Hahahah... lah kita kan
cuma ngemeng doang. Eh sapa tau yang kita maksud itu duren idup, ye nggak,
hahah...
Lanjut kami masuk ke
dalam mobil, lalu menjelang keluar dari pom bensin, pak supirnya kembali turun.
Ternyata untuk ngambil beberapa buah dari pepohonan yang cukup langsing.
“Ibu-ibu dan anak-anak
mungkin ada yang belum tau kalau nama Melaka itu diambil dari nama buah.

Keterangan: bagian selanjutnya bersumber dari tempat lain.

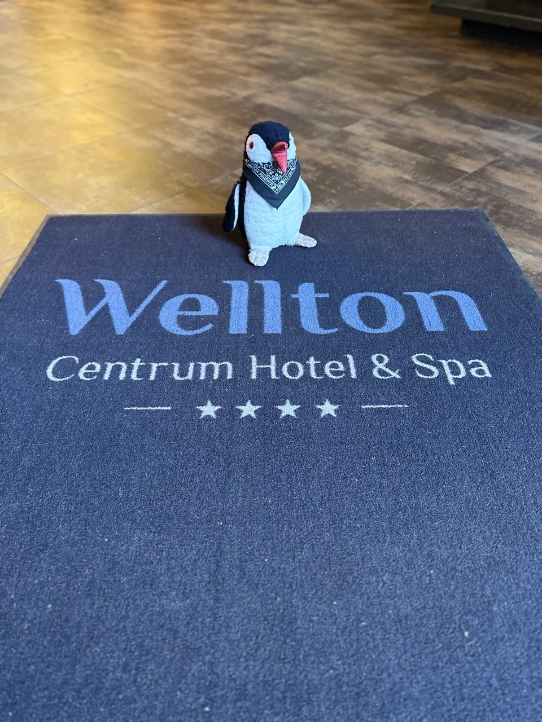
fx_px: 501
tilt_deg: -43.7
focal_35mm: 24
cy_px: 361
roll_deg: +0.2
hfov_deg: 56.8
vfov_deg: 71.6
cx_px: 271
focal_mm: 6.86
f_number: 1.78
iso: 800
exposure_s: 1/33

Inilah
buah Melaka itu,” kata pak supir.
Buah Melaka |
Saya dan semua rombongan
kecil Pandra Tour juga baru tau, haha... Buahnya ini berwarna hijau, macam
anggur hijau, dan katanya banyak juga manfaatnya untuk kesehatan. Saya nggak
nyobain sih buahnya karena belum dicuci kan.
Di depan sebuah kedai
menuju bangunan merah, pak supir berhenti lagi untuk beliin kami dodol Melaka
yang dibikinnya pake gula Melaka.
Dodol dan Dodol Durian Melaka |
“Tak boleh menempel
tangan di kursi ya,” kembali pak supir ngingetin, haha...
Dodol yang dibeliin pak
supir ini ada dua macam, dodol gula dan dodol duren. Dodolnya ini nggak gitu
manis jadi enak sih makannya. Sayangnya kami nggak bisa turun ke kedai itu,
jadi saya nggak bisa beliin buat tante deh.
Sebelum muter-muter di
Bangunan Merah Stadthuys, kami makan siang dulu. Pak supir memilihkan kami
sebuah restoran prasmanan self service
di Asam Pedas Selera Kampung. Nanti review-nya
terpisah ya.
Selesai makan siang,
barulah kami menikmati jalan-jalan di sekitar Bangunan Merah, terutama area Gereja yang juga bercat merah.
Kalau sebelumnya saya ke sana bareng Mba Piet dan Mba Ninna pas lagi weekdays, jadi nggak gitu rame. Pas ke
sana yang kedua itu di hari Minggu, ehbujehhh.... ramenya nggak ketulungan.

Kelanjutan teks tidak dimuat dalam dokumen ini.